Hey people whats up? I recently came across this site through a crimethic zine and thought i could benefit from experienced travelers who frequent these forums. Anyway after reading what I have read and the growing dissatisfaction i have had with the boring, pre-determined way I have been living my life I have decided that once the weather becomes warm enough i am going to to travel and make new experiences for myself. Any advice as to how to hitch out of northern nj would be greatly appreciated,

thanks


----------



## MunicipalWaylan (Dec 27, 2010)

I don't know much about hitching but I feel the same way about needing to get out and travel. I'm also planning to head out of the North East once the weather heats up, need a travel buddy?


----------



## Meek1 (Dec 27, 2010)

MunicipalWaylan said:


> I don't know much about hitching but I feel the same way about needing to get out and travel. I'm also planning to head out of the North East once the weather heats up, need a travel buddy?

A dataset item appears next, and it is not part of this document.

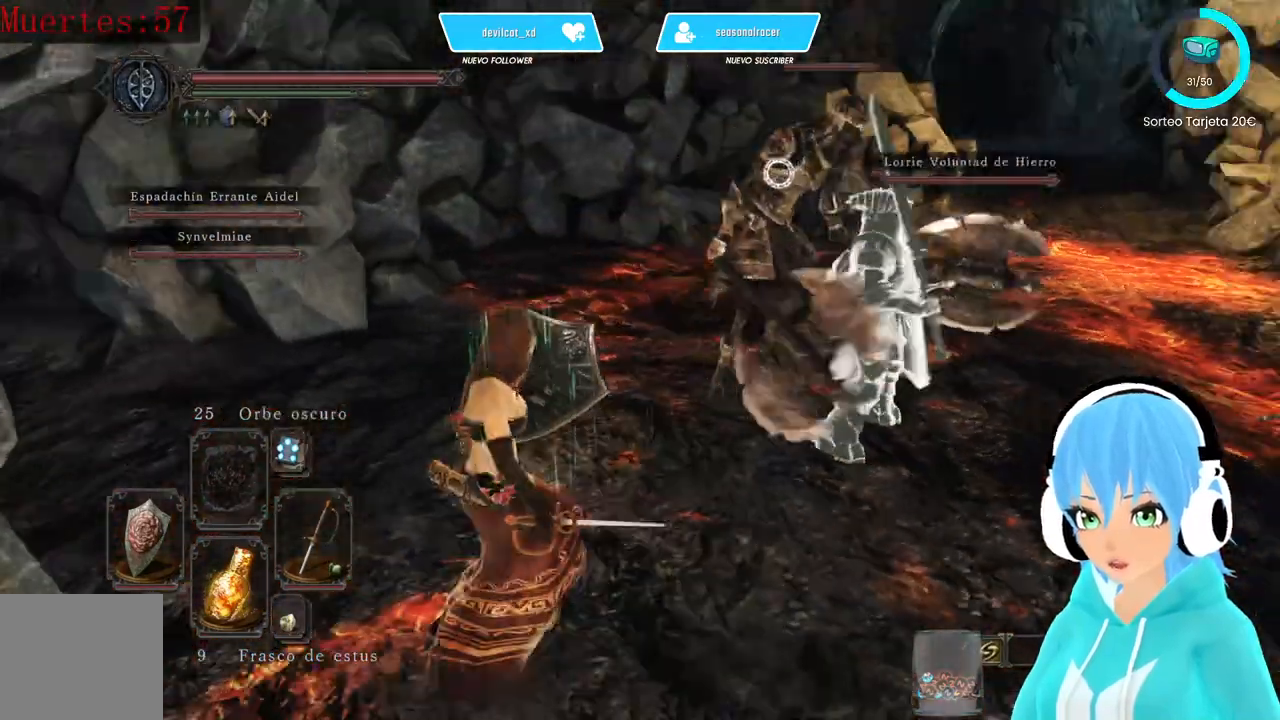
{"dt_ms": 500, "buttons": ["L1"], "left_stick": "up-left", "right_stick": "center", "events": []}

 Possibly bro, I am not sure about what means I will use to do it( train hopping or hitching) but a travel buddy would definately be a plus I am quite new to the whole hitching/ train hopping thing and hope to start my travel career once it heats up. We need more people from the northeast lol


----------



## Deleted member 2626 (Dec 27, 2010)

I'm from south central pa I'm looking to do some shit come spring myself


----------



## Meek1 (Dec 27, 2010)

Tatanka said:


> I'm from south central pa I'm looking to do some shit come spring myself


 Thats cool, Id like to meet up in the future with like minded individuals close to me who wanna hitch/train hop


----------



## Deleted member 2626 (Dec 28, 2010)

Im havin trouble findin a partner so well have to talk, i just deciding whether to hitch or rail or ride my bob somewhere


----------



## theitchtohitch (Jan 8, 2011)

Just as a heads up, hitching is straight-up illegal in Jersey. Not saying you shouldn't try it, but if a cop has a stick up his/her ass, they can legitly bust you just for having your thumb out. I've hitched out of the NYC area before heading west, and I've either made sure my rides weren't going to drop me in NJ or I just go through PA.

Just my two cents...


----------